The argument of counsel for the appellants proceeds upon the theory that the city council never acquired jurisdiction to construct this improvement and pay for it by local assessments levied upon the property of appellants and others. To support this theory, two principal contentions are advanced: first, that the making of the improvement upon the local assessment plan was not initiated in the manner provided by the charter so as to give the council jurisdiction to proceed therewith; and second, that the making of the improvement upon the regrade of the avenue, claimed to be materially different from the previously established grade, without first acquiring the right by eminent domain proceedings as against appellant and other property owners to construct the improvement upon the new grade, was an omission of a prerequisite jurisdictional step to the making of the improvement and levying of the assessment.

The first of these contentions is rested upon the following provisions of the then existing charter of the city of Spokane:

[7]*7“Sec. 61. .... No improvement, where the whole or any portion of the cost and expense thereof is to be defrayed by the collection of special assessments upon the property specially benefited thereby, shall be ordered unless the owners of at least one-half of the property subject to contribute to such improvement, shall file a petition therefor; provided, that the legal representatives of such owners may sign such petition for and on behalf of the owners; provided further, that such improvement may be ordered without petition by an ordinance which shall have passed by a vote of at least two-thirds of the whole council.”

**Work task**
In the passage on the Spokane street improvement, what council vote does the quoted charter section require for an improvement to be ordered without a petition? None of the material after this passage is needed.

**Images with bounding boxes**

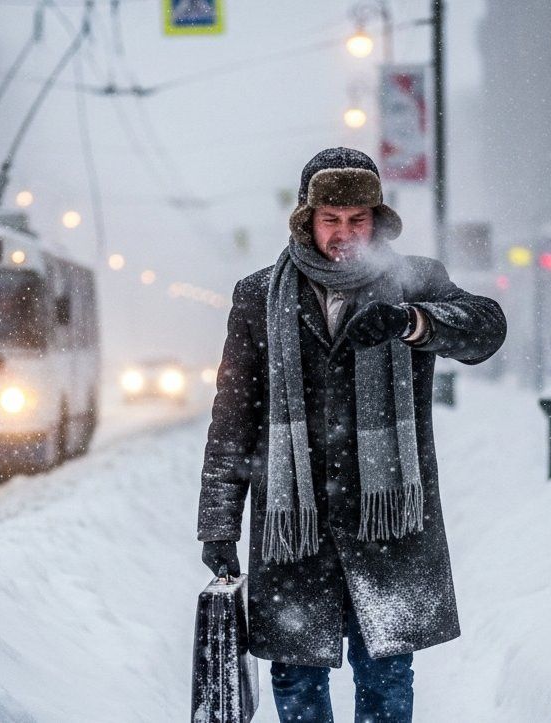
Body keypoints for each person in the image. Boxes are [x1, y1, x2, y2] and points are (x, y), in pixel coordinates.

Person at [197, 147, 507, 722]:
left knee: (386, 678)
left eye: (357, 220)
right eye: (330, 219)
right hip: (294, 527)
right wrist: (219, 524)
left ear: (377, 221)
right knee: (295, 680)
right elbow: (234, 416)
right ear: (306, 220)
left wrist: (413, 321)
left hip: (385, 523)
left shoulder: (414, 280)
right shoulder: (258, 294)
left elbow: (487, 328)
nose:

**Answer below**
A vote of at least two-thirds of the whole council.